YOUR ASSIGNMENT: In the entries below, find the lines with the word "down" and copy them.

---- DATA TO PROCESS

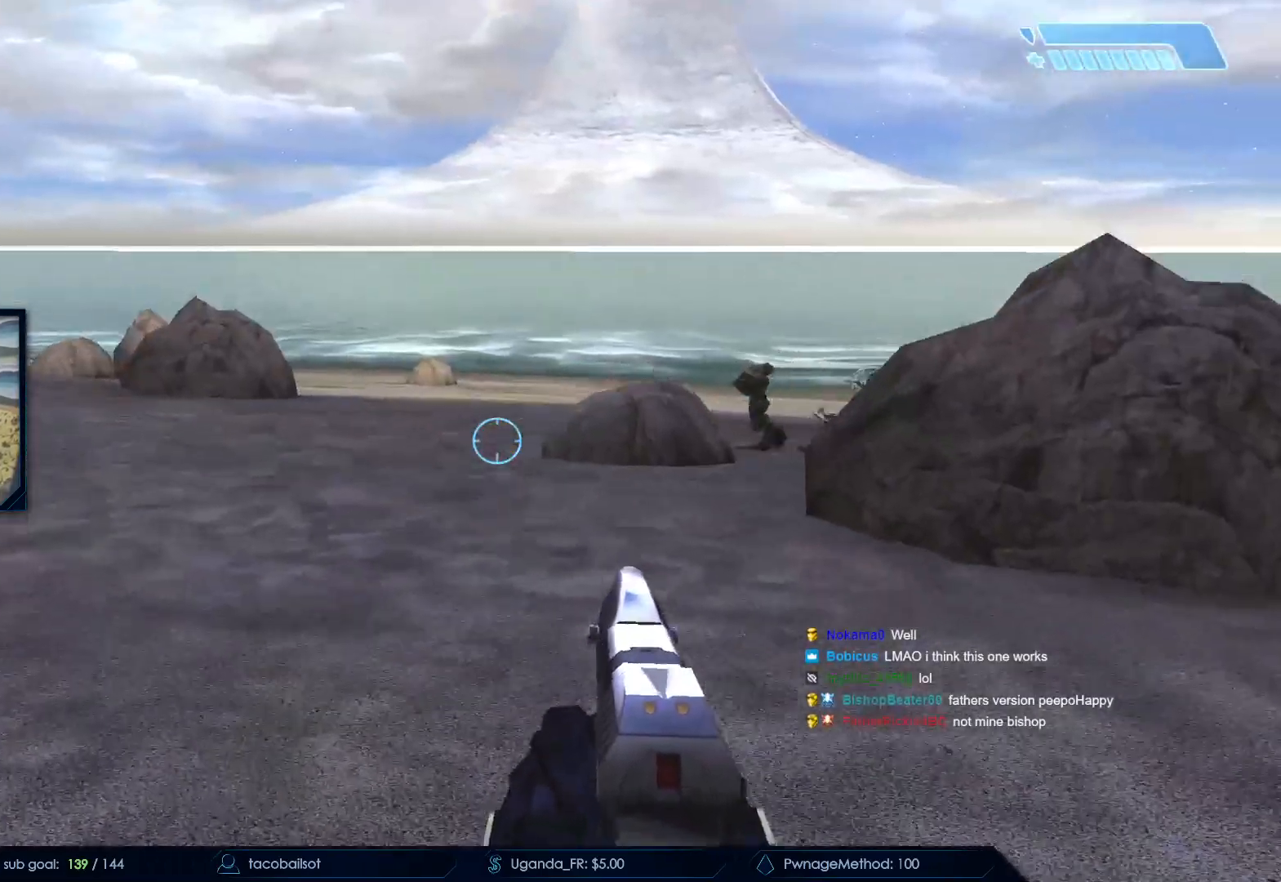
{"keys": ["a"], "mouse": [], "events": [[50, "space", "up"]]}
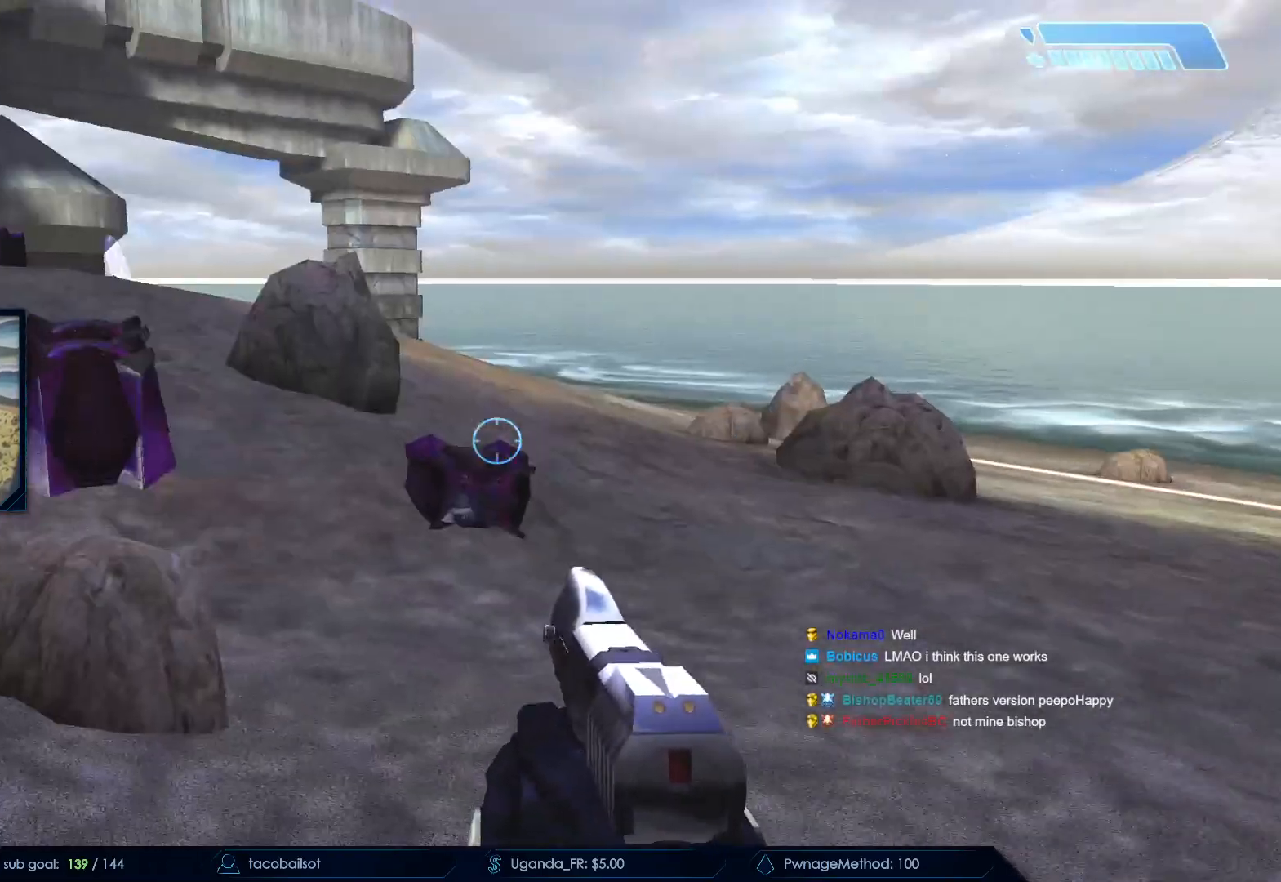
{"keys": ["a", "w"], "mouse": [], "events": [[67, "w", "down"]]}
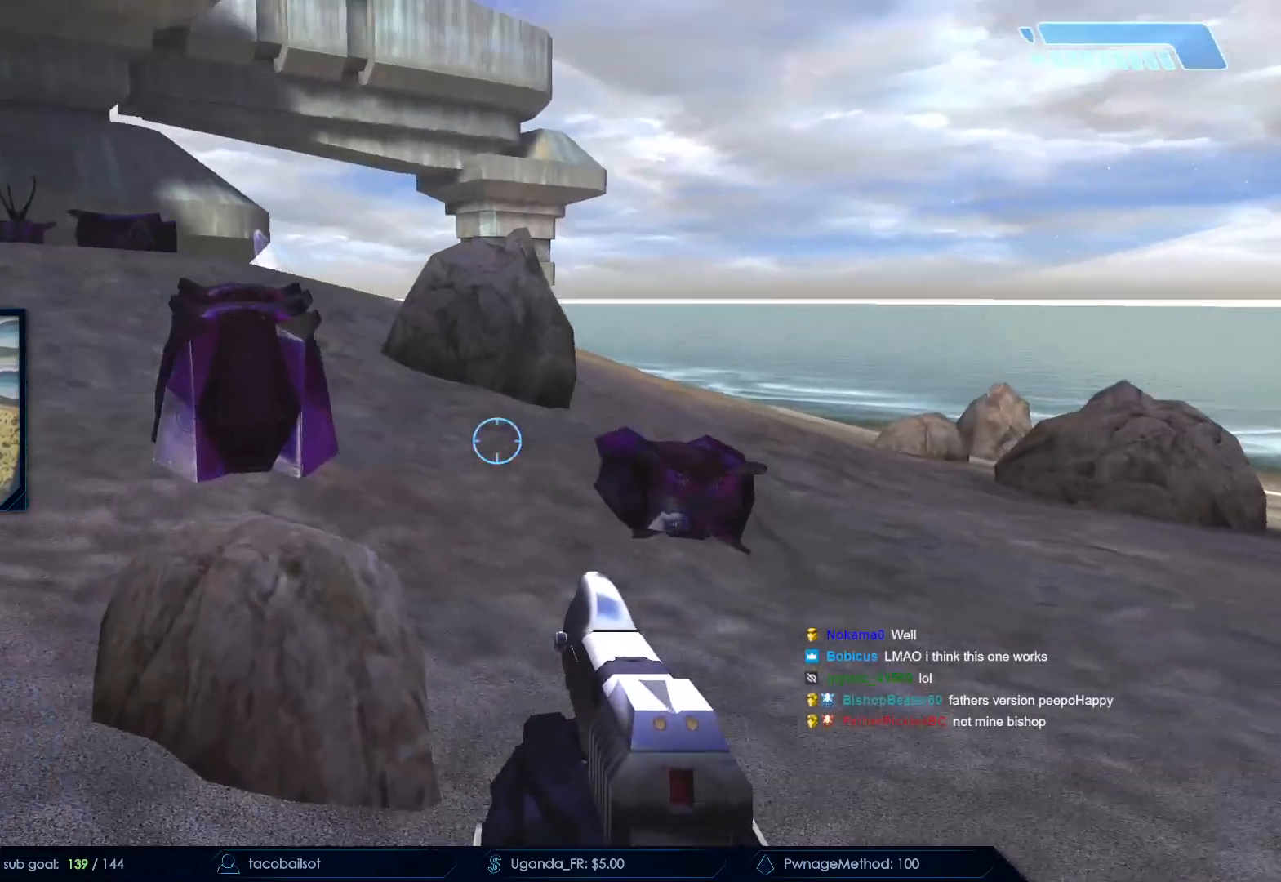
{"keys": ["w"], "mouse": [], "events": [[33, "r", "down"], [50, "a", "up"], [133, "r", "up"]]}
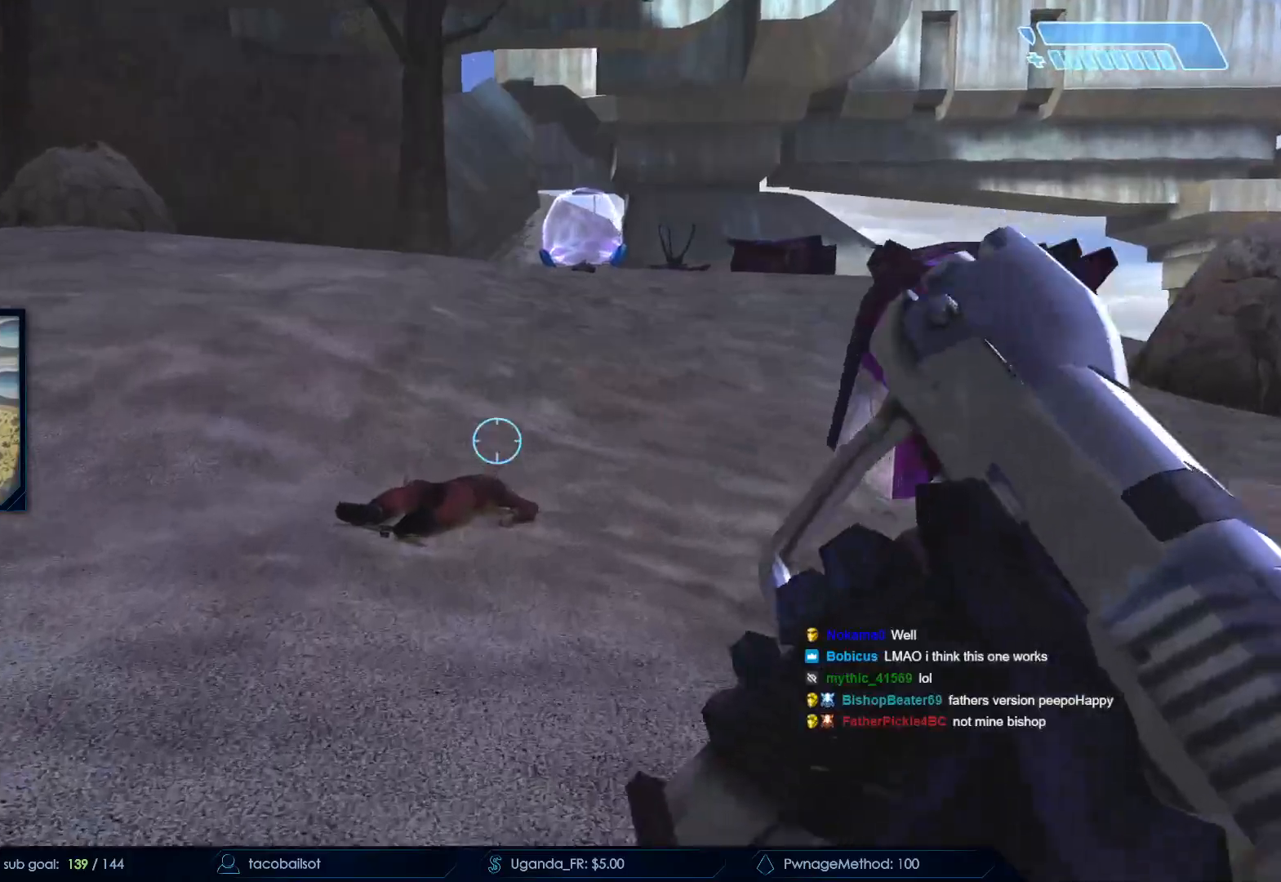
{"keys": ["w"], "mouse": [], "events": [[383, "mouse_left", "down"], [467, "mouse_left", "up"]]}
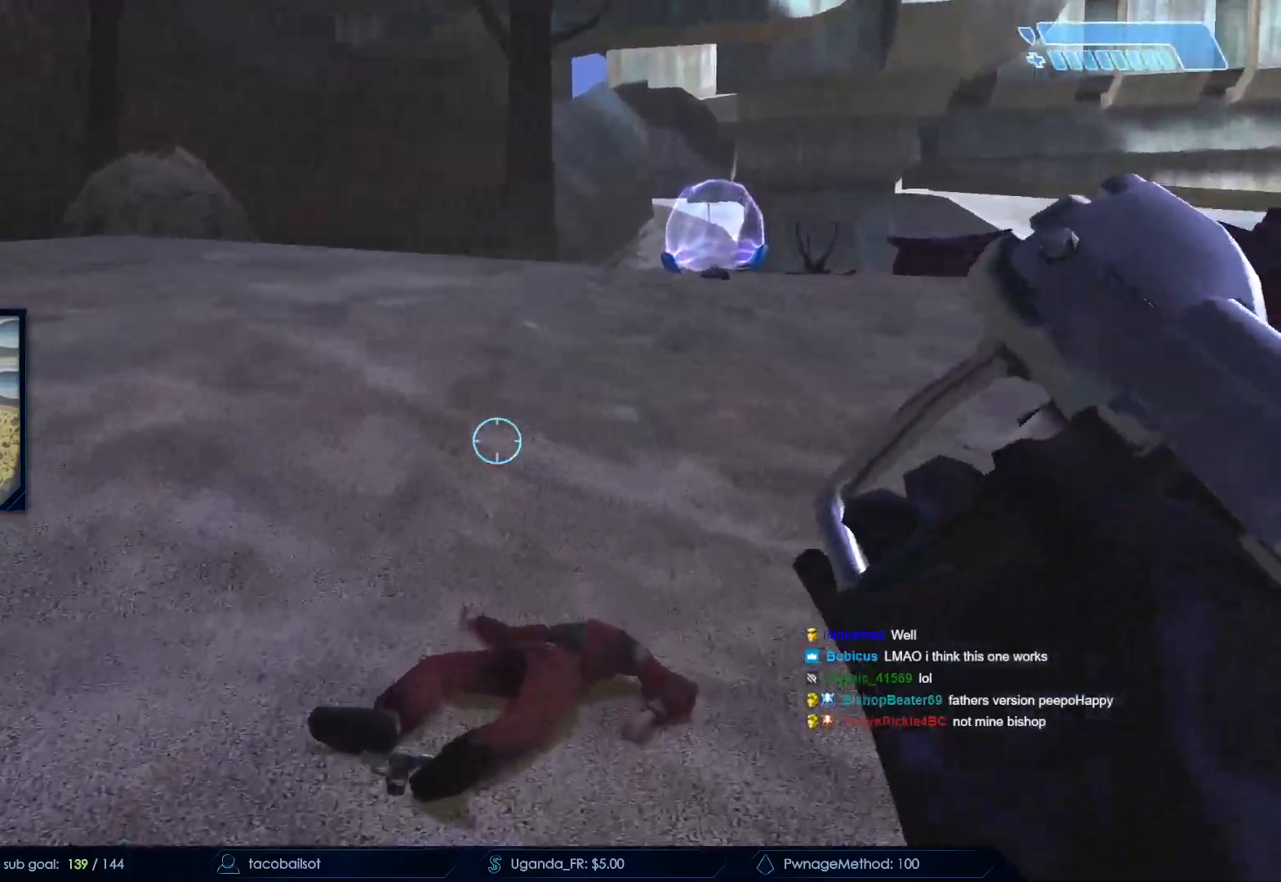
{"keys": ["w"], "mouse": [], "events": [[117, "mouse_left", "down"], [217, "mouse_left", "up"]]}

--------

EXERCISE RESULT:
{"keys": ["a", "w"], "mouse": [], "events": [[67, "w", "down"]]}
{"keys": ["w"], "mouse": [], "events": [[33, "r", "down"], [50, "a", "up"], [133, "r", "up"]]}
{"keys": ["w"], "mouse": [], "events": [[383, "mouse_left", "down"], [467, "mouse_left", "up"]]}
{"keys": ["w"], "mouse": [], "events": [[117, "mouse_left", "down"], [217, "mouse_left", "up"]]}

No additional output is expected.